- _The problem_
Only those lines in the data below from the line containing "von Autohäusern bereits" through the line containing "den besten, jemals", both included, should be restated word for word.

Transcribed page contents
********************
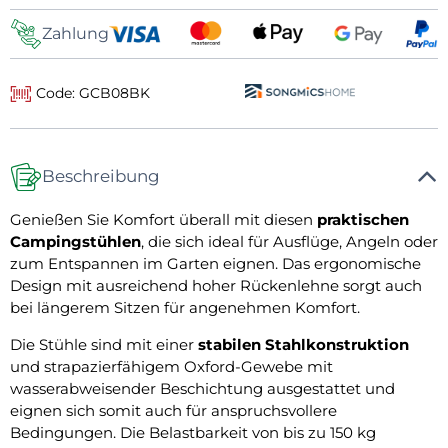
Zahlung
Code: GCB08BK
Beschreibung
Genießen Sie Komfort überall mit diesen
praktischen
Campingstühlen
, die sich ideal für Ausflüge, Angeln oder
zum Entspannen im Garten eignen. Das ergonomische
Design mit ausreichend hoher Rückenlehne sorgt auch
bei längerem Sitzen für angenehmen Komfort.
Die Stühle sind mit einer
stabilen Stahlkonstruktion
und strapazierfähigem Oxford-Gewebe mit
wasserabweisender Beschichtung ausgestattet und
eignen sich somit auch für anspruchsvollere
Bedingungen. Die Belastbarkeit von bis zu 150 kg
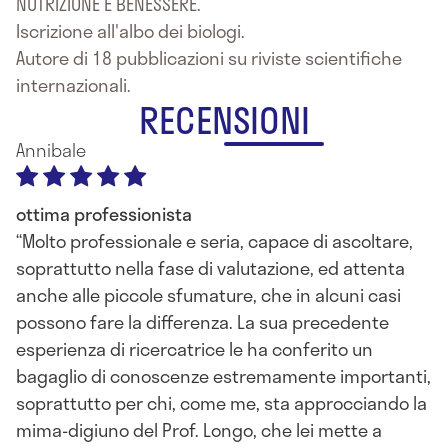
NUTRIZIONE E BENESSERE.
Iscrizione all'albo dei biologi.
Autore di 18 pubblicazioni su riviste scientifiche
internazionali.
RECENSIONI
Annibale
ottima professionista
Molto professionale e seria, capace di ascoltare,
soprattutto nella fase di valutazione, ed attenta
anche alle piccole sfumature, che in alcuni casi
possono fare la differenza. La sua precedente
esperienza di ricercatrice le ha conferito un
bagaglio di conoscenze estremamente importanti,
soprattutto per chi, come me, sta approcciando la
mima-digiuno del Prof. Longo, che lei mette a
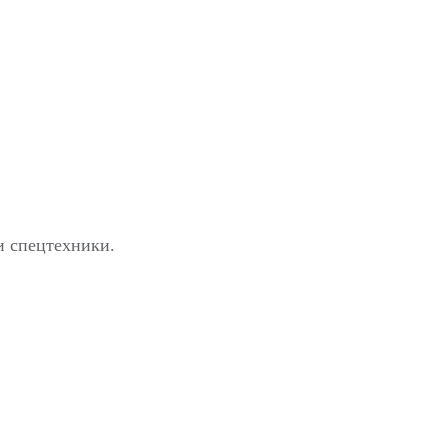
и спецтехники.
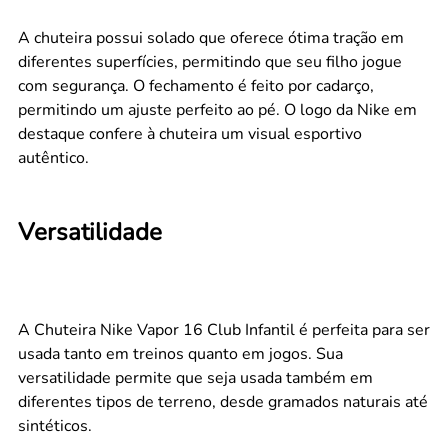
A chuteira possui solado que oferece ótima tração em
diferentes superfícies, permitindo que seu filho jogue
com segurança. O fechamento é feito por cadarço,
permitindo um ajuste perfeito ao pé. O logo da Nike em
destaque confere à chuteira um visual esportivo
autêntico.
Versatilidade
A Chuteira Nike Vapor 16 Club Infantil é perfeita para ser
usada tanto em treinos quanto em jogos. Sua
versatilidade permite que seja usada também em
diferentes tipos de terreno, desde gramados naturais até
sintéticos.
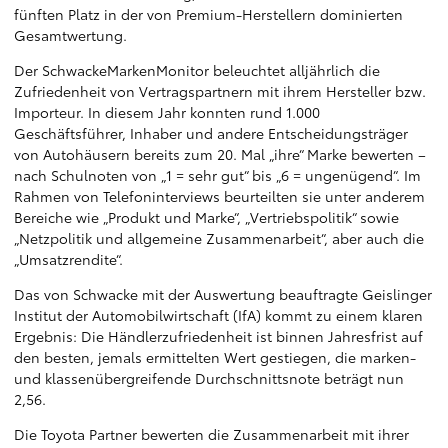
fünften Platz in der von Premium-Herstellern dominierten
Gesamtwertung.
Der SchwackeMarkenMonitor beleuchtet alljährlich die
Zufriedenheit von Vertragspartnern mit ihrem Hersteller bzw.
Importeur. In diesem Jahr konnten rund 1.000
Geschäftsführer, Inhaber und andere Entscheidungsträger
von Autohäusern bereits zum 20. Mal „ihre“ Marke bewerten –
nach Schulnoten von „1 = sehr gut“ bis „6 = ungenügend“. Im
Rahmen von Telefoninterviews beurteilten sie unter anderem
Bereiche wie „Produkt und Marke“, „Vertriebspolitik“ sowie
„Netzpolitik und allgemeine Zusammenarbeit“, aber auch die
„Umsatzrendite“.
Das von Schwacke mit der Auswertung beauftragte Geislinger
Institut der Automobilwirtschaft (IfA) kommt zu einem klaren
Ergebnis: Die Händlerzufriedenheit ist binnen Jahresfrist auf
den besten, jemals ermittelten Wert gestiegen, die marken-
und klassenübergreifende Durchschnittsnote beträgt nun
2,56.
Die Toyota Partner bewerten die Zusammenarbeit mit ihrer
********************
- _Exercise result_
von Autohäusern bereits zum 20. Mal „ihre“ Marke bewerten –
nach Schulnoten von „1 = sehr gut“ bis „6 = ungenügend“. Im
Rahmen von Telefoninterviews beurteilten sie unter anderem
Bereiche wie „Produkt und Marke“, „Vertriebspolitik“ sowie
„Netzpolitik und allgemeine Zusammenarbeit“, aber auch die
„Umsatzrendite“.
Das von Schwacke mit der Auswertung beauftragte Geislinger
Institut der Automobilwirtschaft (IfA) kommt zu einem klaren
Ergebnis: Die Händlerzufriedenheit ist binnen Jahresfrist auf
den besten, jemals ermittelten Wert gestiegen, die marken-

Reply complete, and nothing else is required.